I think what I'm trying to say is that for me, the strongest motivations to leave are a mixture of reasons: hope for something better elsewhere mixed with fear of remaining in the same place.


----------



## Ravana (May 8, 2011)

Motivating characters to get up from their comfy chairs (lives) and go do–well, anything else–is always one of the hardest steps. Unless the motivation is built into your plot from the outset, finding a plausible reason for the adventure to begin will depend heavily on your setting… so much so that I would say that if you can't find such a reason, you may need to change your setting itself, rather than anything about your character or plot. 

Here are a few generic "dislocating" factors, which I'll try to connect to your specific situation momentarily:
- Character has to leave: cultural tradition, rite of passage, avoiding arrest/persecution.
- Character wants to leave: bored, hates present situation, wants something that can only be found elsewhere.
- Character is physically compelled to leave: kidnapped, enslaved, exile.
- Character has no reason to stay: no family, no economic connections.
- Character is following someone/something: military, crusade, pilgrimage, teacher, friend.
- Character is pursuing someone: rival, debtor, slaver, long-lost cousin.

Data items:
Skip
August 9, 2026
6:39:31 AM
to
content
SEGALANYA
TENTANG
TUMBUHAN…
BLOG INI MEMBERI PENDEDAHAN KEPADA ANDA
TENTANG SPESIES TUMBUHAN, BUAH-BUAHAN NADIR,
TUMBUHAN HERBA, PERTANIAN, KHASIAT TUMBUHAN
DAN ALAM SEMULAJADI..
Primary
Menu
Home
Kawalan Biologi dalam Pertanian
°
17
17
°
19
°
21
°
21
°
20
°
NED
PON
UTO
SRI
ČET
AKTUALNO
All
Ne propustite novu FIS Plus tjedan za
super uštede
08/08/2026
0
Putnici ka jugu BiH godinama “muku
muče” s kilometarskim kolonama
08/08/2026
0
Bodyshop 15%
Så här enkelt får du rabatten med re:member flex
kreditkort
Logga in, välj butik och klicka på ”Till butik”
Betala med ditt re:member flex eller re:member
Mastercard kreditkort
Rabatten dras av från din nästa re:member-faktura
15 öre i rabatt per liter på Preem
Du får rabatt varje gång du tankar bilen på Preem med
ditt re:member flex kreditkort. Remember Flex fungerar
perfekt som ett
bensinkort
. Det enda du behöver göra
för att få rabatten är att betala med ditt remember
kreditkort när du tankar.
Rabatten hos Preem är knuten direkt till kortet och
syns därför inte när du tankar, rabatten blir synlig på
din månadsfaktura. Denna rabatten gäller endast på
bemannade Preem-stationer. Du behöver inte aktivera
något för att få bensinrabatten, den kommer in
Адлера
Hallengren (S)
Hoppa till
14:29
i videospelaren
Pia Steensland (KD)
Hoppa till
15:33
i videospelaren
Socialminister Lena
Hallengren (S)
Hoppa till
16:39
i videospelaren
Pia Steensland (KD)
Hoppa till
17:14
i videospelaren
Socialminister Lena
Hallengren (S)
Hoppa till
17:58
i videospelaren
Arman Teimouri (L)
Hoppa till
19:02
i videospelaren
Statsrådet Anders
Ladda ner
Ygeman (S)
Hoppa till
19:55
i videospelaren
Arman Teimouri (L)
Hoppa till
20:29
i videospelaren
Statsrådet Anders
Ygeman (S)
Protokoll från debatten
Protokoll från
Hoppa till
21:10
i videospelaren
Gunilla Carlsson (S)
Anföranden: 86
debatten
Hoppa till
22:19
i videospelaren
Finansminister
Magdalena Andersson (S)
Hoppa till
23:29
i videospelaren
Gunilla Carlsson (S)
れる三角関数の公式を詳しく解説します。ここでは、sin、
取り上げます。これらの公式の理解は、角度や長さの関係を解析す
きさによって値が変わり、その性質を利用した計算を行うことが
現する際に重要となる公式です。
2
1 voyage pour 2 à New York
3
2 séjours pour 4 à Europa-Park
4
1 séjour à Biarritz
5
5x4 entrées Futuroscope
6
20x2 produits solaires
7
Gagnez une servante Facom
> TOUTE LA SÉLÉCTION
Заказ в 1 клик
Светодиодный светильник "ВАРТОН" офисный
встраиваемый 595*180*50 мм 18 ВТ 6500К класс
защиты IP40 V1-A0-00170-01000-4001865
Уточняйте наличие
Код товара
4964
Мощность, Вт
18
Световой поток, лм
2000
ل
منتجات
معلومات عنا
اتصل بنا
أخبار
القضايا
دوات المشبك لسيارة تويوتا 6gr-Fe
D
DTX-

### Prompt A
In the forum post on character motivation, what might you need to change if you can't find a plausible reason for the adventure to begin?
### Prompt B
Copy the listing word for word, from its first line through the line containing "Mastercard kreditkort".

### Your solution A
The setting itself.

### Your solution B
Skip
August 9, 2026
6:39:31 AM
to
content
SEGALANYA
TENTANG
TUMBUHAN…
BLOG INI MEMBERI PENDEDAHAN KEPADA ANDA
TENTANG SPESIES TUMBUHAN, BUAH-BUAHAN NADIR,
TUMBUHAN HERBA, PERTANIAN, KHASIAT TUMBUHAN
DAN ALAM SEMULAJADI..
Primary
Menu
Home
Kawalan Biologi dalam Pertanian
°
17
17
°
19
°
21
°
21
°
20
°
NED
PON
UTO
SRI
ČET
AKTUALNO
All
Ne propustite novu FIS Plus tjedan za
super uštede
08/08/2026
0
Putnici ka jugu BiH godinama “muku
muče” s kilometarskim kolonama
08/08/2026
0
Bodyshop 15%
Så här enkelt får du rabatten med re:member flex
kreditkort
Logga in, välj butik och klicka på ”Till butik”
Betala med ditt re:member flex eller re:member
Mastercard kreditkort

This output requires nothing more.